***** Exercise inputs

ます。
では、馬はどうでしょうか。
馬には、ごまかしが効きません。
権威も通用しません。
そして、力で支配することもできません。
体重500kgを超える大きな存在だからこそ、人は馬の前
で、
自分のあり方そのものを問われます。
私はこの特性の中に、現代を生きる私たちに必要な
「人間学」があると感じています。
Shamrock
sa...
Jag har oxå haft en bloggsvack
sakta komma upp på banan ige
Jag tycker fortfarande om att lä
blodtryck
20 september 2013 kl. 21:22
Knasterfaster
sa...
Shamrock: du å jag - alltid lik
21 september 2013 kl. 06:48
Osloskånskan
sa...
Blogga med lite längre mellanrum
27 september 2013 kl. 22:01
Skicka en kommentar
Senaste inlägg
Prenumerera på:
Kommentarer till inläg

**********
***** Exercise inputs

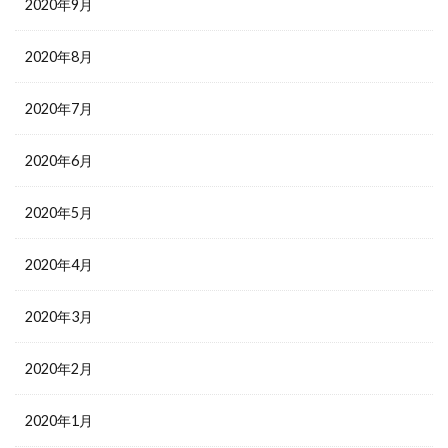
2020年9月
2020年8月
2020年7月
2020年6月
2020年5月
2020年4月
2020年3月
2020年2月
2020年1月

**********

Problem to solve: List each line of the records above that contains the word "Shamrock".

Final answer:
Shamrock
Shamrock: du å jag - alltid lik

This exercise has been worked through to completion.